# 600 or 480



## Rap2 (Dec 17, 2010)

I have decided to solve my grounding issue with my local utility by installing a normal delta/wye transformer between my PV inverter and the service.

I can either use a 480v/480v transformer or the PV inverter can operate at 600 volts and I can use a 600v/480v transformer.

Distance and wire size are not much of a concern, are there any notable advantages to running at 600 volts (transformer cost is about the same).


----------



## Vintage Sounds (Oct 23, 2009)

600v is nice because you can use smaller wires and experience less voltage drop but you're saying neither of these two things are a big deal in your case. If so, I guess it just depends which transformer is easier for you to get. Being in the US I guess a 480 to 480 would be more common. Over here 600v services are the standard in commercial.


----------



## Rap2 (Dec 17, 2010)

the only reason I am putting in the transformer is to solve a grounding requirement by the utility, I guess I was wondering if somehow a higher voltage to lower voltage transformer would be in any way more efficient due to something like the length of the windings or whatever...

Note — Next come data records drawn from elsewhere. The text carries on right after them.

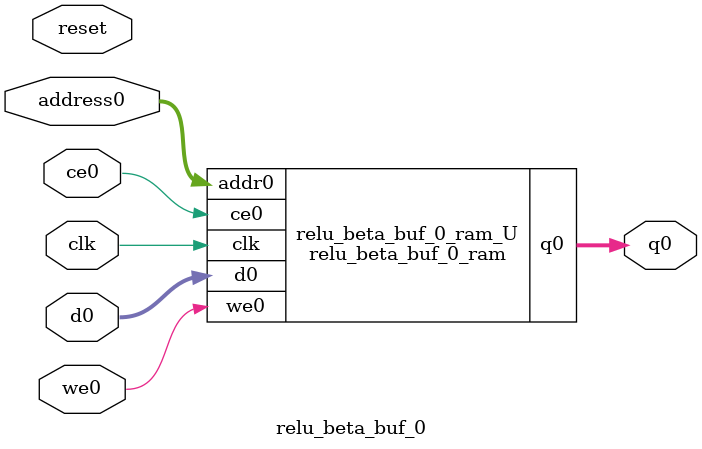
<source format=v>
`timescale 1 ns / 1 ps
module relu_beta_buf_0_ram (addr0, ce0, d0, we0, q0,  clk);

parameter DWIDTH = 32;
parameter AWIDTH = 3;
parameter MEM_SIZE = 8;

input[AWIDTH-1:0] addr0;
input ce0;
input[DWIDTH-1:0] d0;
input we0;
output reg[DWIDTH-1:0] q0;
input clk;

(* ram_style = "distributed" *)reg [DWIDTH-1:0] ram[0:MEM_SIZE-1];




always @(posedge clk)  
begin 
    if (ce0) 
    begin
        if (we0) 
        begin 
            ram[addr0] <= d0; 
        end 
        q0 <= ram[addr0];
    end
end


endmodule

`timescale 1 ns / 1 ps
module relu_beta_buf_0(
    reset,
    clk,
    address0,
    ce0,
    we0,
    d0,
    q0);

parameter DataWidth = 32'd32;
parameter AddressRange = 32'd8;
parameter AddressWidth = 32'd3;
input reset;
input clk;
input[AddressWidth - 1:0] address0;
input ce0;
input we0;
input[DataWidth - 1:0] d0;
output[DataWidth - 1:0] q0;



relu_beta_buf_0_ram relu_beta_buf_0_ram_U(
    .clk( clk ),
    .addr0( address0 ),
    .ce0( ce0 ),
    .we0( we0 ),
    .d0( d0 ),
    .q0( q0 ));

endmodule


</source>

Thank you for the reply sorry to be grasping at straws


----------



## oliquir (Jan 13, 2011)

is it legal in the nec to use some 600 volt stuff?


----------



## dronai (Apr 11, 2011)

Rap2 said:


> the only reason I am putting in the transformer is to solve a grounding requirement by the utility, I guess I was wondering if somehow a higher voltage to lower voltage transformer would be in any way more efficient due to something like the length of the windings or whatever...
> 
> Thank you for the reply sorry to be grasping at straws


This is my guess. Someone correct me if i'm wrong.The windings are 1 to 1 ratio on turns for 480 to 480

600V - 480V more copper on what ever way your going. Up, or down. more copper equals more losses.


----------



## jmsmith (Sep 10, 2011)

If you can go 480 to 480, go for it! Transformer are a high-dollar item, especially if you go for voltages that are not commonly used in your area. Yes, you can get by with smaller primary wiring at 600v for the same KVA, but unless you are talking a VERY long distance, I don't see where the savings in cable would justify the expense of the transformer. If it was me, I would go the 480V delta-wye.

Sent from my iPhone using ET Forum


----------



## Rap2 (Dec 17, 2010)

jmsmith said:


> If you can go 480 to 480, go for it! Transformer are a high-dollar item, especially if you go for voltages that are not commonly used in your area. Yes, you can get by with smaller primary wiring at 600v for the same KVA, but unless you are talking a VERY long distance, I don't see where the savings in cable would justify the expense of the transformer. If it was me, I would go the 480V delta-wye.
> 
> Sent from my iPhone using ET Forum


Its about 4 grand for the 220KVA transformer, 480/480 is about the same price as 600/480. I tend to use the highest voltage i can on long runs, 600 volts is the threshold without having to get into special wire and is a popular enough voltage that the transformers are readily available. 

In fact if I use 2 transformers to boost up and back down for a long run I do not have to use standard voltages between them and I will tap the 480 side of a 480/208 transformer up to 504 volts or 600 if its built that way.


----------



## Rap2 (Dec 17, 2010)

oliquir said:


> is it legal in the nec to use some 600 volt stuff?


Any voltage you want as far as I know as long as you stay within the parameters of the wiring,insulation and equipment you are interconnecting (and whatever licensing you may have to mess with said voltage... ). 

you can build a device such as a transformer and have it go from a standard voltage like 208 to 588.5 volts to supply whatever 588.5 volt device you may have or knock it back down on the other side with another custom transformer to 208 ect..

In fact buck and boost transformers do all kinds of weird voltages to kick up or kick down a line.


----------



## jmsmith (Sep 10, 2011)

I was going under the assumption that your PV was somewhat CLOSE to the point of service, and just plain read-over the fact that it was capable of 600v output... My bad! You can go either way here, the question here is which way would be more efficient during operation. That all varies with the transformer (IR losses, core losses, efficiency, pf, etc). Best of luck...
- Jim

Sent from my iPhone using ET Forum


----------